• **PROMPT**: Across the records below, how many lines include the string "equipment"? State the number and nothing more.

Saved entries
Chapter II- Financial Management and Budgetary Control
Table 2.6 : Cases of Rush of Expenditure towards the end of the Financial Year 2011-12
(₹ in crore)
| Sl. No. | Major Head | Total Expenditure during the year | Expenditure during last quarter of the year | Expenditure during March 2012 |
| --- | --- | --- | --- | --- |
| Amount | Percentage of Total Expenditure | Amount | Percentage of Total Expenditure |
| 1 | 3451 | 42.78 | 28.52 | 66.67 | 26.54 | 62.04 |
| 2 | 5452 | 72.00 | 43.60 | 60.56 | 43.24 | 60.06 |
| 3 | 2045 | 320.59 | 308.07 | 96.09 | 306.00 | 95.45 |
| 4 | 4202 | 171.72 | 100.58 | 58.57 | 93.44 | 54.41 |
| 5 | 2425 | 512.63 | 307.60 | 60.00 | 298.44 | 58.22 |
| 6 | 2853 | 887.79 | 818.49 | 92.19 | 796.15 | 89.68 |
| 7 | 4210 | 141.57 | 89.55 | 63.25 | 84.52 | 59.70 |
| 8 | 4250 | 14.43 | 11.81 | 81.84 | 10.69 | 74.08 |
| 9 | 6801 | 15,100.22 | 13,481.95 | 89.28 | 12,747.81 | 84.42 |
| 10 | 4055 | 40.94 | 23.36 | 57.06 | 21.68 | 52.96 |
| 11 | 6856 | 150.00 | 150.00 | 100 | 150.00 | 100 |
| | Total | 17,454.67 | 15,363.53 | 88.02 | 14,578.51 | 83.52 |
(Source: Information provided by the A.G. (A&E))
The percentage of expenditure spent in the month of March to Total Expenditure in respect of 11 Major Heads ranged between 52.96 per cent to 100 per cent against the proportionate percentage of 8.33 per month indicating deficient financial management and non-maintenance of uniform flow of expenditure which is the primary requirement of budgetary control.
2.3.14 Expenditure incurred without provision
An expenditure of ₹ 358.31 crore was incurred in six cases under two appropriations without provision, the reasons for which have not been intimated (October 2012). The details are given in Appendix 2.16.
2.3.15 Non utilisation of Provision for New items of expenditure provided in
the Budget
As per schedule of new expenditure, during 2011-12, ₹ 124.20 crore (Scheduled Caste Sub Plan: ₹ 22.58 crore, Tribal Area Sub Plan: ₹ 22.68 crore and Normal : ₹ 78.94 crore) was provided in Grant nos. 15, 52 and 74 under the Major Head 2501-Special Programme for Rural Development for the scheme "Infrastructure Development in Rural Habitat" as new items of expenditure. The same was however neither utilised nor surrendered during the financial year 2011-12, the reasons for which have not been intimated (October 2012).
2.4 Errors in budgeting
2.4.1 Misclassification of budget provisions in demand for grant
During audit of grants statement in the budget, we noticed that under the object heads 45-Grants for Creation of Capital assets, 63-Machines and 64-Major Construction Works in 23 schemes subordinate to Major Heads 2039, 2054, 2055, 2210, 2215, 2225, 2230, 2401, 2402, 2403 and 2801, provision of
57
==
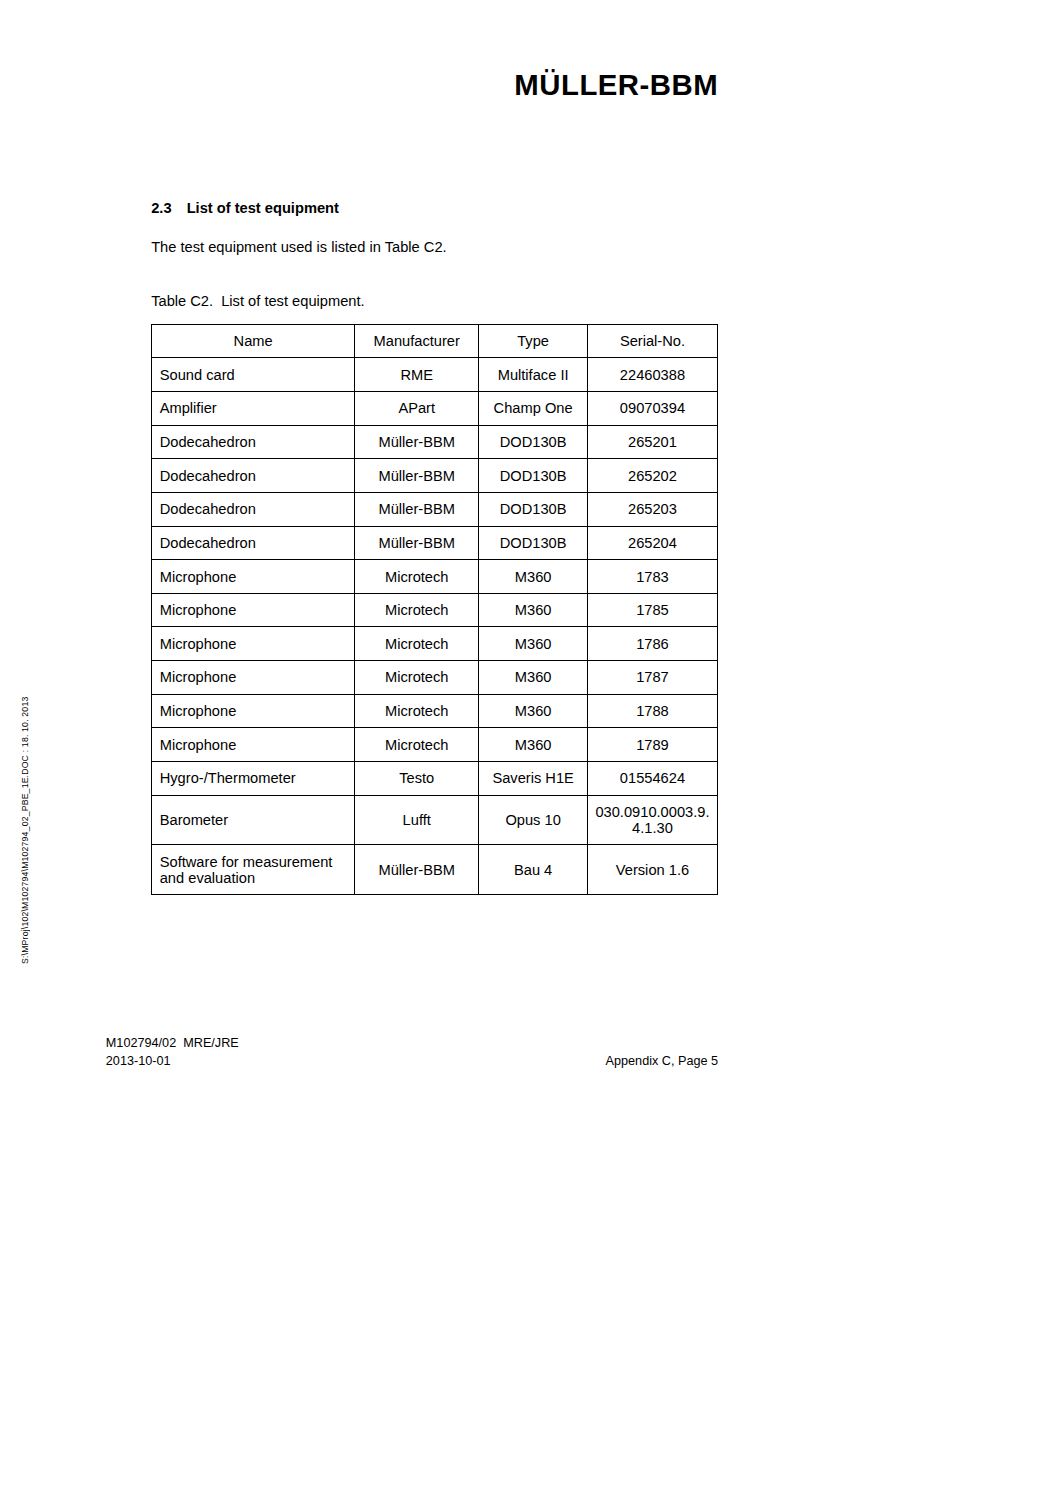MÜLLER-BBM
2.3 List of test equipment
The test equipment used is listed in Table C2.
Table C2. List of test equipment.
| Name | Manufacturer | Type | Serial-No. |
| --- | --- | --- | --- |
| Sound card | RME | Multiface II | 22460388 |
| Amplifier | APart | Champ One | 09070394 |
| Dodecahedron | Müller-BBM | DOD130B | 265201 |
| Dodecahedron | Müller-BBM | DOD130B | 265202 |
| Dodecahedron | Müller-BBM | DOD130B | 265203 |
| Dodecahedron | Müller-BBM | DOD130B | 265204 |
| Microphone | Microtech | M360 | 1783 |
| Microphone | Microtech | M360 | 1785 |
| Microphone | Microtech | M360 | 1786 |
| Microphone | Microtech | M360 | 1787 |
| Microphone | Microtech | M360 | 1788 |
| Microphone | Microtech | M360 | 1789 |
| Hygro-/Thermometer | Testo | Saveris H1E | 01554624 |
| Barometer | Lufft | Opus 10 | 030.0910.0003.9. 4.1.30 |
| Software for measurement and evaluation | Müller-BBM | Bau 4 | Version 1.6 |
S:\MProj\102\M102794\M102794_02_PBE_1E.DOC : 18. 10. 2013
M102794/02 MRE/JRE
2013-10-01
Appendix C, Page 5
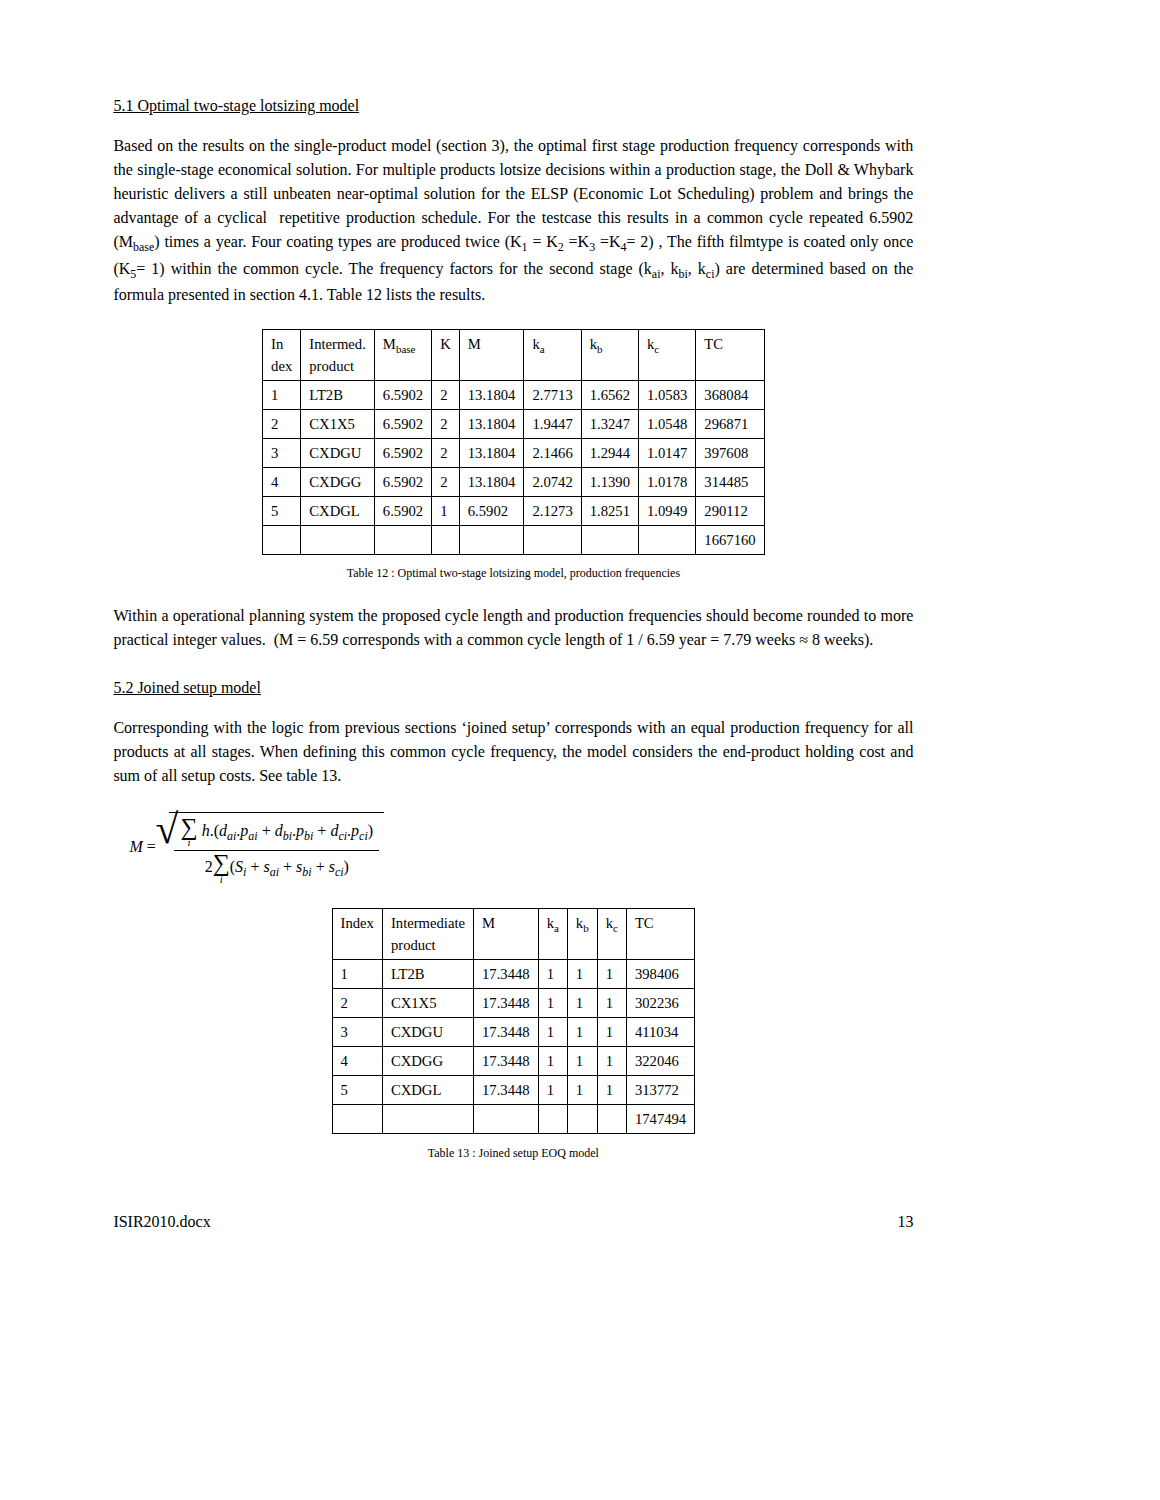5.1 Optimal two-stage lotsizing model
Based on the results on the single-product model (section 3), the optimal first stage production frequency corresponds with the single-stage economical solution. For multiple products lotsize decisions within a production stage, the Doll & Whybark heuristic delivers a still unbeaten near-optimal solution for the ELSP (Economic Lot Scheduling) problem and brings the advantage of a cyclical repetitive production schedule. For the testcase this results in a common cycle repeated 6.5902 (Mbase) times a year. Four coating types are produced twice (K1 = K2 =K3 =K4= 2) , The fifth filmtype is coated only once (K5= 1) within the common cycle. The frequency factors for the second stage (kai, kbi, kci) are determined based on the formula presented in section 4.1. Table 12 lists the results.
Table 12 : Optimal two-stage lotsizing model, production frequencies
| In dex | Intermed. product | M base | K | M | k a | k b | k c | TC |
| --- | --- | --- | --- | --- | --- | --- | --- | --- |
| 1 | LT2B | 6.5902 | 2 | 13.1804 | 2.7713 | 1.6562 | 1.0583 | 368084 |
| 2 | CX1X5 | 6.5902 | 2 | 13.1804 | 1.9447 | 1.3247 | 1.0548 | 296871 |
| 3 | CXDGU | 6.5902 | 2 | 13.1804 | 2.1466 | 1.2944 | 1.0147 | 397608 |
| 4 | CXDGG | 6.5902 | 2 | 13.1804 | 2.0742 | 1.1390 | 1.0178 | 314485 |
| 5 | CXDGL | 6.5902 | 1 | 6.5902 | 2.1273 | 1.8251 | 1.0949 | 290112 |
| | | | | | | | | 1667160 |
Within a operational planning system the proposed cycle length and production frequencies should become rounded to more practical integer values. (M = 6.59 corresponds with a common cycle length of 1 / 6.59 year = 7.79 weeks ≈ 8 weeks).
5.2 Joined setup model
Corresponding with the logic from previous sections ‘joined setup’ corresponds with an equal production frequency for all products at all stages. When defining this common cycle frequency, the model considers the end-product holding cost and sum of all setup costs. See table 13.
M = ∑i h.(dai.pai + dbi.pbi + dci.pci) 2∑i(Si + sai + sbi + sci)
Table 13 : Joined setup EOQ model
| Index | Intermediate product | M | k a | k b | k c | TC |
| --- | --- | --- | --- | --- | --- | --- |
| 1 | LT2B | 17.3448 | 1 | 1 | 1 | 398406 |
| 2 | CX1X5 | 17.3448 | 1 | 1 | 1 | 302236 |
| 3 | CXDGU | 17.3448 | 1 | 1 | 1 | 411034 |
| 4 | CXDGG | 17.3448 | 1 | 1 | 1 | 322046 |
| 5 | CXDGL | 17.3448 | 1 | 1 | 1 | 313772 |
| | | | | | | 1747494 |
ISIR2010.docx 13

• **EXERCISE ANSWER**: 3